» **Data to examine**:

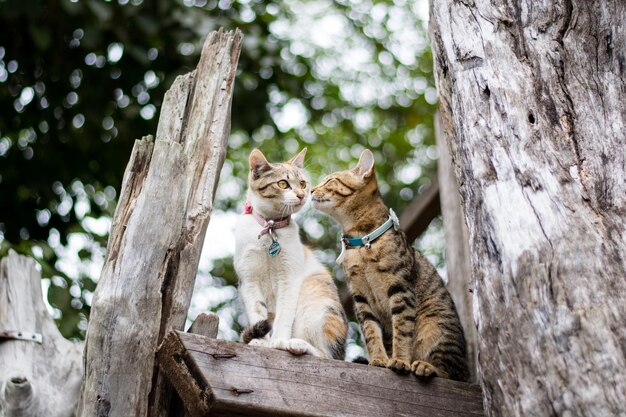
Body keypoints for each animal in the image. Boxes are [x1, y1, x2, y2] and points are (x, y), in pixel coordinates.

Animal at [233, 148, 346, 360]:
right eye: (282, 184)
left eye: (302, 183)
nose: (302, 195)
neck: (270, 228)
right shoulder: (249, 280)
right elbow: (257, 312)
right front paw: (261, 341)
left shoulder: (289, 278)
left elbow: (284, 314)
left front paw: (278, 341)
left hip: (316, 304)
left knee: (326, 355)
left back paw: (297, 344)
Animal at [310, 150, 466, 380]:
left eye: (330, 180)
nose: (311, 189)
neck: (361, 241)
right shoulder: (361, 298)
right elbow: (371, 332)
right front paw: (379, 360)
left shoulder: (400, 288)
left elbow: (401, 329)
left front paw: (400, 360)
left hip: (435, 325)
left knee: (452, 372)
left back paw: (425, 366)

» **Required work**:
Lines before the one containing "neck: (361, 241)" are not wanted; please set down that line and every line after it through the end of the material, exactly.

» **The completed task**:
neck: (361, 241)
right shoulder: (361, 298)
right elbow: (371, 332)
right front paw: (379, 360)
left shoulder: (400, 288)
left elbow: (401, 329)
left front paw: (400, 360)
left hip: (435, 325)
left knee: (452, 372)
left back paw: (425, 366)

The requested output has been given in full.